Regrets: We Can Fix It! and Seconds
July 17th, 2014Is there such a thing as an early life crisis? The mid-life crisis, with its restless hookups and material status symbols, is well-trod territory, but it’s the effect of sitting stunned in the car wreckage of a life, wondering just what happened that led to this moment. Is there a point in life just before the crash, when you can see the oncoming car or mailbox, and it’s not yet too late to swerve out of the way–but it will be if you don’t take control right now?
Both Bryan Lee O’Malley’s Seconds and Jess Fink’s We Can Fix It! occupy themselves with that moment. Both were written in their respective author’s early thirties, and concern protagonists of roughly the same age. It’s the age (which I share, being 33 years old as I write this) where you no longer quite feel that anything is possible, but the remaining field of potential isn’t yet suffocating. A co-editor of mine, also about my age, quit recently, and I can understand why; seeing the oncoming car, he decided to make a hard swerve.
Both Seconds and We Can Fix It! employ fantastic devices in mostly mundane settings. Seconds has its magic mushrooms, and We Can Fix It! has its time machine, and both function to the same end: to facilitate the protagonist’s desire to alter the past and live their “mistakes” differently. Naturally, this gives rise to problems in both stories, though the different nature of the obstacles is worth examining.
Seconds is a work of fiction which involves Katie, its heroine, finding a cache of magic mushrooms and instructions on how to use them to undo mistakes. The instructions double as rules: the bearer is meant to get only one mulligan, and it has to be something that occurred on the premises where the do-over kit is found. Naturally, Katie ignores one rule first and then the other–and then a third, totally unwritten rule–leading to disaster. Given the chance to rewrite her life, as her ex/boyfriend/husband Max says, she “started trying to make things better, and now […] can’t stop until things are perfect.”
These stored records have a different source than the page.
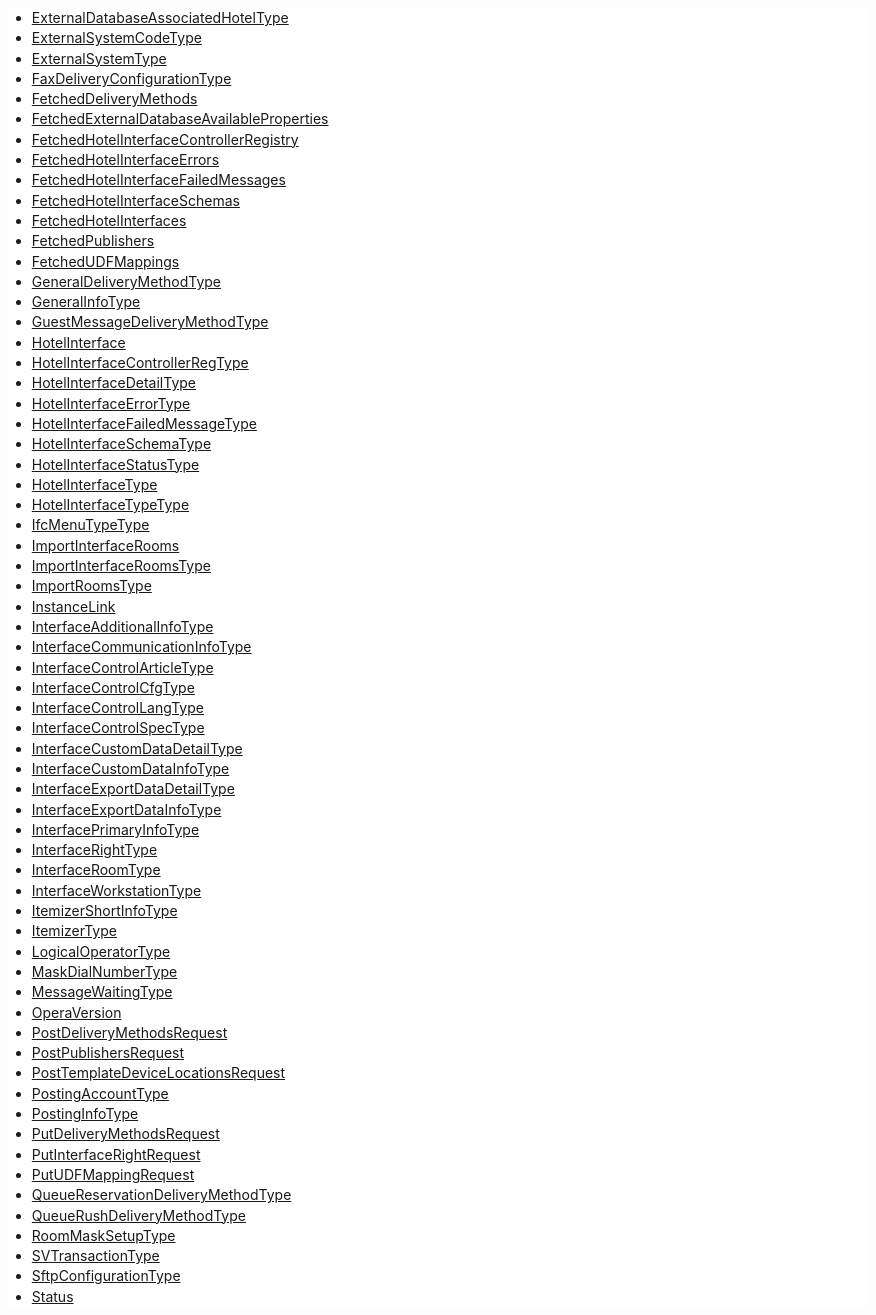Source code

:  - [ExternalDatabaseAssociatedHotelType](docs/ExternalDatabaseAssociatedHotelType.md)
 - [ExternalSystemCodeType](docs/ExternalSystemCodeType.md)
 - [ExternalSystemType](docs/ExternalSystemType.md)
 - [FaxDeliveryConfigurationType](docs/FaxDeliveryConfigurationType.md)
 - [FetchedDeliveryMethods](docs/FetchedDeliveryMethods.md)
 - [FetchedExternalDatabaseAvailableProperties](docs/FetchedExternalDatabaseAvailableProperties.md)
 - [FetchedHotelInterfaceControllerRegistry](docs/FetchedHotelInterfaceControllerRegistry.md)
 - [FetchedHotelInterfaceErrors](docs/FetchedHotelInterfaceErrors.md)
 - [FetchedHotelInterfaceFailedMessages](docs/FetchedHotelInterfaceFailedMessages.md)
 - [FetchedHotelInterfaceSchemas](docs/FetchedHotelInterfaceSchemas.md)
 - [FetchedHotelInterfaces](docs/FetchedHotelInterfaces.md)
 - [FetchedPublishers](docs/FetchedPublishers.md)
 - [FetchedUDFMappings](docs/FetchedUDFMappings.md)
 - [GeneralDeliveryMethodType](docs/GeneralDeliveryMethodType.md)
 - [GeneralInfoType](docs/GeneralInfoType.md)
 - [GuestMessageDeliveryMethodType](docs/GuestMessageDeliveryMethodType.md)
 - [HotelInterface](docs/HotelInterface.md)
 - [HotelInterfaceControllerRegType](docs/HotelInterfaceControllerRegType.md)
 - [HotelInterfaceDetailType](docs/HotelInterfaceDetailType.md)
 - [HotelInterfaceErrorType](docs/HotelInterfaceErrorType.md)
 - [HotelInterfaceFailedMessageType](docs/HotelInterfaceFailedMessageType.md)
 - [HotelInterfaceSchemaType](docs/HotelInterfaceSchemaType.md)
 - [HotelInterfaceStatusType](docs/HotelInterfaceStatusType.md)
 - [HotelInterfaceType](docs/HotelInterfaceType.md)
 - [HotelInterfaceTypeType](docs/HotelInterfaceTypeType.md)
 - [IfcMenuTypeType](docs/IfcMenuTypeType.md)
 - [ImportInterfaceRooms](docs/ImportInterfaceRooms.md)
 - [ImportInterfaceRoomsType](docs/ImportInterfaceRoomsType.md)
 - [ImportRoomsType](docs/ImportRoomsType.md)
 - [InstanceLink](docs/InstanceLink.md)
 - [InterfaceAdditionalInfoType](docs/InterfaceAdditionalInfoType.md)
 - [InterfaceCommunicationInfoType](docs/InterfaceCommunicationInfoType.md)
 - [InterfaceControlArticleType](docs/InterfaceControlArticleType.md)
 - [InterfaceControlCfgType](docs/InterfaceControlCfgType.md)
 - [InterfaceControlLangType](docs/InterfaceControlLangType.md)
 - [InterfaceControlSpecType](docs/InterfaceControlSpecType.md)
 - [InterfaceCustomDataDetailType](docs/InterfaceCustomDataDetailType.md)
 - [InterfaceCustomDataInfoType](docs/InterfaceCustomDataInfoType.md)
 - [InterfaceExportDataDetailType](docs/InterfaceExportDataDetailType.md)
 - [InterfaceExportDataInfoType](docs/InterfaceExportDataInfoType.md)
 - [InterfacePrimaryInfoType](docs/InterfacePrimaryInfoType.md)
 - [InterfaceRightType](docs/InterfaceRightType.md)
 - [InterfaceRoomType](docs/InterfaceRoomType.md)
 - [InterfaceWorkstationType](docs/InterfaceWorkstationType.md)
 - [ItemizerShortInfoType](docs/ItemizerShortInfoType.md)
 - [ItemizerType](docs/ItemizerType.md)
 - [LogicalOperatorType](docs/LogicalOperatorType.md)
 - [MaskDialNumberType](docs/MaskDialNumberType.md)
 - [MessageWaitingType](docs/MessageWaitingType.md)
 - [OperaVersion](docs/OperaVersion.md)
 - [PostDeliveryMethodsRequest](docs/PostDeliveryMethodsRequest.md)
 - [PostPublishersRequest](docs/PostPublishersRequest.md)
 - [PostTemplateDeviceLocationsRequest](docs/PostTemplateDeviceLocationsRequest.md)
 - [PostingAccountType](docs/PostingAccountType.md)
 - [PostingInfoType](docs/PostingInfoType.md)
 - [PutDeliveryMethodsRequest](docs/PutDeliveryMethodsRequest.md)
 - [PutInterfaceRightRequest](docs/PutInterfaceRightRequest.md)
 - [PutUDFMappingRequest](docs/PutUDFMappingRequest.md)
 - [QueueReservationDeliveryMethodType](docs/QueueReservationDeliveryMethodType.md)
 - [QueueRushDeliveryMethodType](docs/QueueRushDeliveryMethodType.md)
 - [RoomMaskSetupType](docs/RoomMaskSetupType.md)
 - [SVTransactionType](docs/SVTransactionType.md)
 - [SftpConfigurationType](docs/SftpConfigurationType.md)
 - [Status](docs/Status.md)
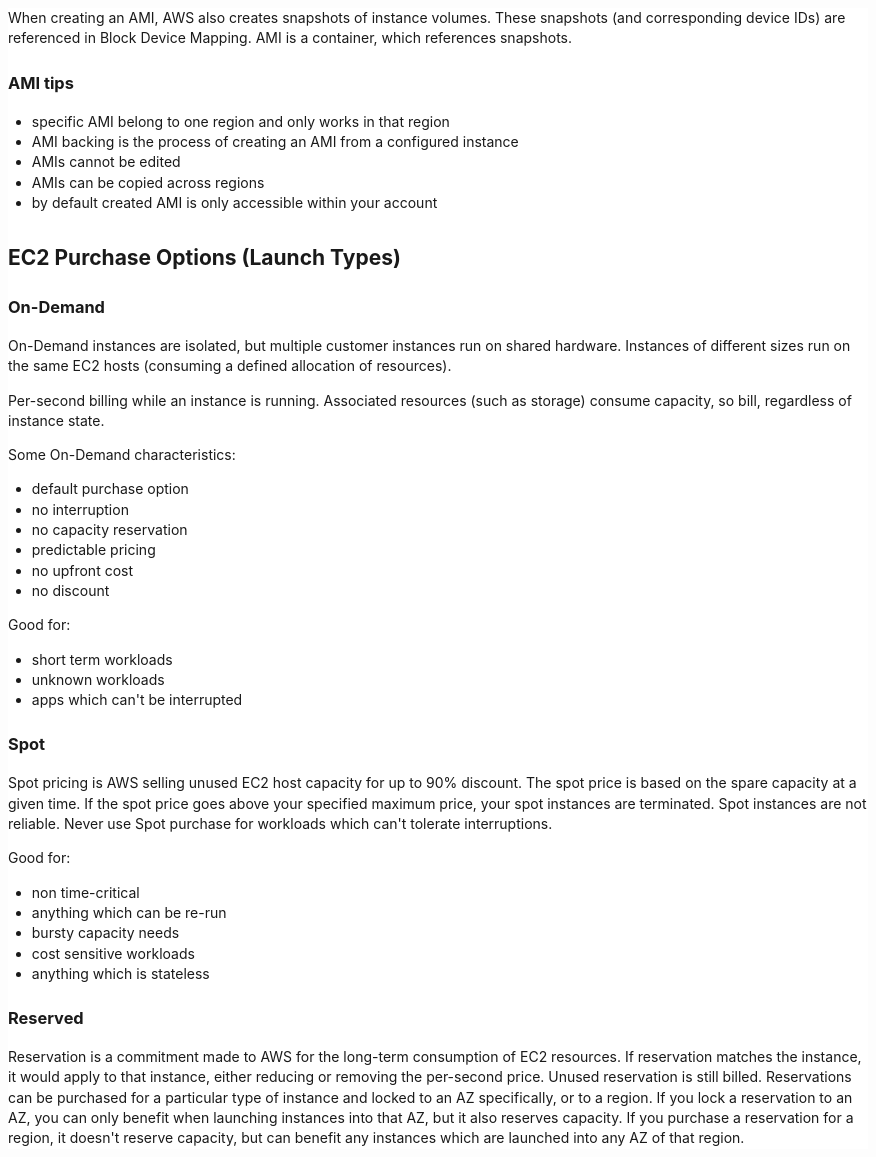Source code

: When creating an AMI, AWS also creates snapshots of instance volumes. These snapshots (and corresponding device IDs) are referenced in Block Device Mapping. AMI is a container, which references snapshots.

### AMI tips

- specific AMI belong to one region and only works in that region
- AMI backing is the process of creating an AMI from a configured instance
- AMIs cannot be edited
- AMIs can be copied across regions
- by default created AMI is only accessible within your account

## EC2 Purchase Options (Launch Types)

### On-Demand

On-Demand instances are isolated, but multiple customer instances run on shared hardware. Instances of different sizes run on the same EC2 hosts (consuming a defined allocation of resources).

Per-second billing while an instance is running. Associated resources (such as storage) consume capacity, so bill, regardless of instance state.

Some On-Demand characteristics:
- default purchase option
- no interruption
- no capacity reservation
- predictable pricing
- no upfront cost
- no discount

Good for:
- short term workloads
- unknown workloads
- apps which can't be interrupted

### Spot

Spot pricing is AWS selling unused EC2 host capacity for up to 90% discount. The spot price is based on the spare capacity at a given time. If the spot price goes above your specified maximum price, your spot instances are terminated. Spot instances are not reliable. Never use Spot purchase for workloads which can't tolerate interruptions.

Good for:
- non time-critical
- anything which can be re-run
- bursty capacity needs
- cost sensitive workloads
- anything which is stateless

### Reserved

Reservation is a commitment made to AWS for the long-term consumption of EC2 resources. If reservation matches the instance, it would apply to that instance, either reducing or removing the per-second price. Unused reservation is still billed. Reservations can be purchased for a particular type of instance and locked to an AZ specifically, or to a region. If you lock a reservation to an AZ, you can only benefit when launching instances into that AZ, but it also reserves capacity. If you purchase a reservation for a region, it doesn't reserve capacity, but can benefit any instances which are launched into any AZ of that region.
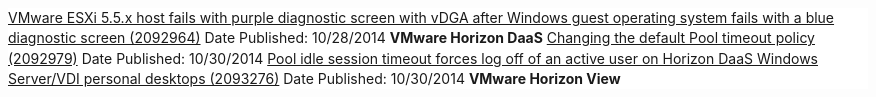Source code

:   <tr>
    <td valign="top" width="727">
      <a href="http://vmw.re/1x1Jxv6">VMware ESXi 5.5.x host fails with purple diagnostic screen with vDGA after Windows guest operating system fails with a blue diagnostic screen (2092964)</a>
    </td>
  </tr>
  
  <tr>
    <td valign="top" width="727">
      Date Published: 10/28/2014
    </td>
  </tr>
  
  <tr>
    <td valign="top" width="727">
    </td>
  </tr>
  
  <tr>
    <td valign="top" width="727">
      <strong>VMware Horizon DaaS</strong>
    </td>
  </tr>
  
  <tr>
    <td valign="top" width="727">
      <a href="http://vmw.re/1tzKdYM">Changing the default Pool timeout policy (2092979)</a>
    </td>
  </tr>
  
  <tr>
    <td valign="top" width="727">
      Date Published: 10/30/2014
    </td>
  </tr>
  
  <tr>
    <td valign="top" width="727">
      <a href="http://vmw.re/1x1JvmM">Pool idle session timeout forces log off of an active user on Horizon DaaS Windows Server/VDI personal desktops (2093276)</a>
    </td>
  </tr>
  
  <tr>
    <td valign="top" width="727">
      Date Published: 10/30/2014
    </td>
  </tr>
  
  <tr>
    <td valign="top" width="727">
    </td>
  </tr>
  
  <tr>
    <td valign="top" width="727">
      <strong>VMware Horizon View</strong>
    </td>
  </tr>
  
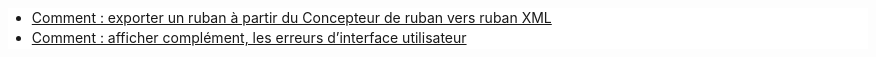 - [Comment : exporter un ruban à partir du Concepteur de ruban vers ruban XML](../vsto/how-to-export-a-ribbon-from-the-ribbon-designer-to-ribbon-xml.md)
- [Comment : afficher complément, les erreurs d’interface utilisateur](../vsto/how-to-show-add-in-user-interface-errors.md)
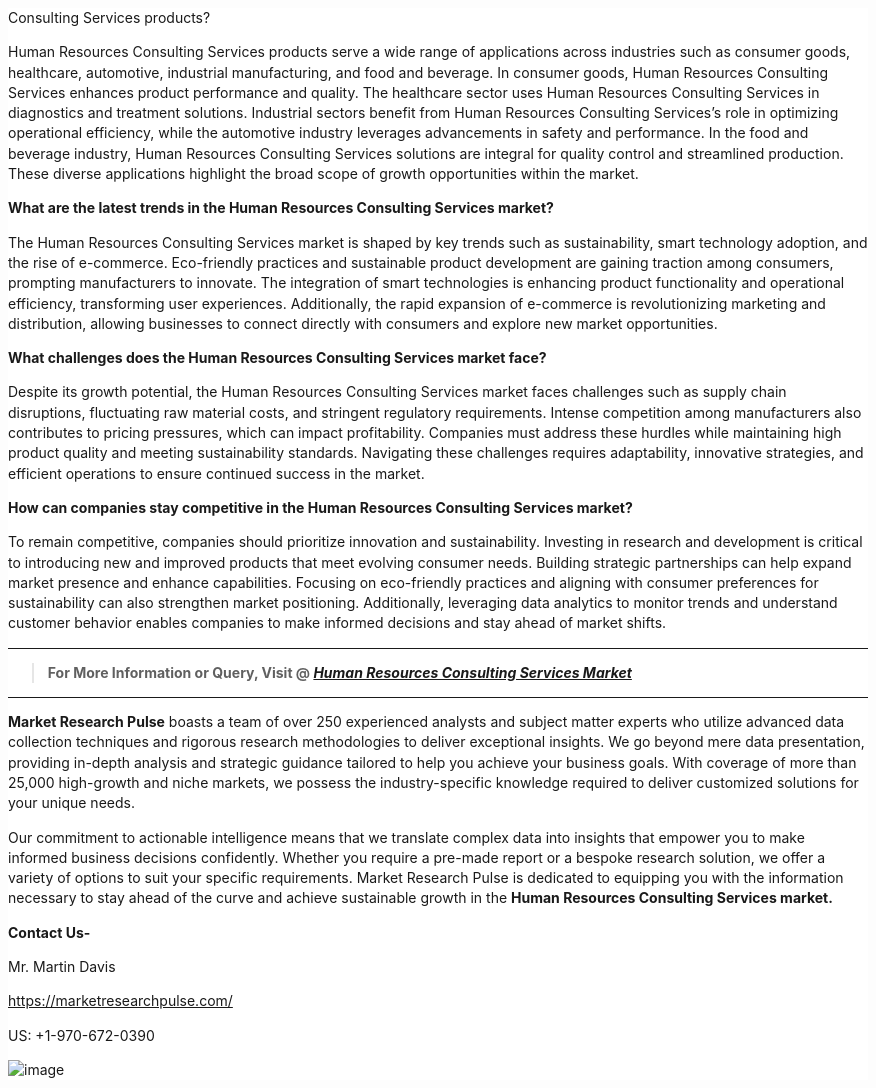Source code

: Consulting Services products?</strong></p><p>Human Resources Consulting Services products serve a wide range of applications across industries such as consumer goods, healthcare, automotive, industrial manufacturing, and food and beverage. In consumer goods, Human Resources Consulting Services enhances product performance and quality. The healthcare sector uses Human Resources Consulting Services in diagnostics and treatment solutions. Industrial sectors benefit from Human Resources Consulting Services&rsquo;s role in optimizing operational efficiency, while the automotive industry leverages advancements in safety and performance. In the food and beverage industry, Human Resources Consulting Services solutions are integral for quality control and streamlined production. These diverse applications highlight the broad scope of growth opportunities within the market.</p><p><strong>What are the latest trends in the Human Resources Consulting Services market?</strong></p><p>The Human Resources Consulting Services market is shaped by key trends such as sustainability, smart technology adoption, and the rise of e-commerce. Eco-friendly practices and sustainable product development are gaining traction among consumers, prompting manufacturers to innovate. The integration of smart technologies is enhancing product functionality and operational efficiency, transforming user experiences. Additionally, the rapid expansion of e-commerce is revolutionizing marketing and distribution, allowing businesses to connect directly with consumers and explore new market opportunities.</p><p><strong>What challenges does the Human Resources Consulting Services market face?</strong></p><p>Despite its growth potential, the Human Resources Consulting Services market faces challenges such as supply chain disruptions, fluctuating raw material costs, and stringent regulatory requirements. Intense competition among manufacturers also contributes to pricing pressures, which can impact profitability. Companies must address these hurdles while maintaining high product quality and meeting sustainability standards. Navigating these challenges requires adaptability, innovative strategies, and efficient operations to ensure continued success in the market.</p><p><strong>How can companies stay competitive in the Human Resources Consulting Services market?</strong></p><p>To remain competitive, companies should prioritize innovation and sustainability. Investing in research and development is critical to introducing new and improved products that meet evolving consumer needs. Building strategic partnerships can help expand market presence and enhance capabilities. Focusing on eco-friendly practices and aligning with consumer preferences for sustainability can also strengthen market positioning. Additionally, leveraging data analytics to monitor trends and understand customer behavior enables companies to make informed decisions and stay ahead of market shifts.</p><hr /><blockquote><p><strong>For More Information or Query, Visit @&nbsp;<em><a href="https://marketresearchpulse.com/report/33102/human-resources-consulting-services-market?utm_source=Linkedin&utm_medium=030">Human Resources Consulting Services Market</a></em></strong></p></blockquote><hr /><p><strong>Market Research Pulse</strong> boasts a team of over 250 experienced analysts and subject matter experts who utilize advanced data collection techniques and rigorous research methodologies to deliver exceptional insights. We go beyond mere data presentation, providing in-depth analysis and strategic guidance tailored to help you achieve your business goals. With coverage of more than 25,000 high-growth and niche markets, we possess the industry-specific knowledge required to deliver customized solutions for your unique needs.</p><p>Our commitment to actionable intelligence means that we translate complex data into insights that empower you to make informed business decisions confidently. Whether you require a pre-made report or a bespoke research solution, we offer a variety of options to suit your specific requirements. Market Research Pulse is dedicated to equipping you with the information necessary to stay ahead of the curve and achieve sustainable growth in the <strong>Human Resources Consulting Services market.</strong></p><p><strong>Contact Us-</strong></p><p>Mr. Martin Davis</p><p>https://marketresearchpulse.com/</p><p>US: +1-970-672-0390</p>
![image](https://github.com/user-attachments/assets/1f391f3f-952c-49e4-b9c4-972a654ae702)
Katie runs into trouble not just because she breaks the rules, but because the perfection she reaches for using the mushrooms is unattainable. The more mistakes in her relationship with Max she undoes, the further away her goal of owning her own restaurant seems to slip; her two dreams are revealed to be rooted in mutually exclusive choices. Katie has the power, at least for a while, to change whatever she wants, but no retroactive change can truly grant her desire. It isn’t until all her meddling is itself undone that she’s able to move forward in the life she built and forge it into what she wants it to be from there.
Unlike Seconds, We Can Fix It! is a loose autobiography; the time machine angle is more of a framing devices for the vignettes Fink presents of her past. The major stumbling block for Fink isn’t that she changes too much, but that she’s frustrated by her inability to change anything at all. Every time she zaps back to the past, her younger selves are either too confused or too headstrong to listen to any of her supposedly sage advice.
Although what Fink learns is that she can’t change the past, rather than Katie’s lesson that she shouldn’t, they both arrive at roughly the same place: an appreciation of their personal history. After some commiseration with her future self on where her plans went wrong, the last third of Fink’s “time travel memoir” has her revisiting the good times in her early life to prove to herself it’s not all as bad as she remembered. And either way, she finishes the story by returning to her caring spouse and fulfilling career, proving that even a rocky start doesn’t necessarily lead to a tragic end.
Not that Fink’s story is over, or Katie’s either. The terrible fear as we start to feel ourselves settling into a role, seeing the rest of our lives yawning ahead, that it’s all about to go wrong makes us anxious to look to the past to see how it might have been avoided, or how it might still be. In the grip of that fear, we forget that the specter of the coming crisis might only be that and nothing more. If we can find the courage to pay it no heed and keep driving, there’s an even chance things will work themselves out on their own.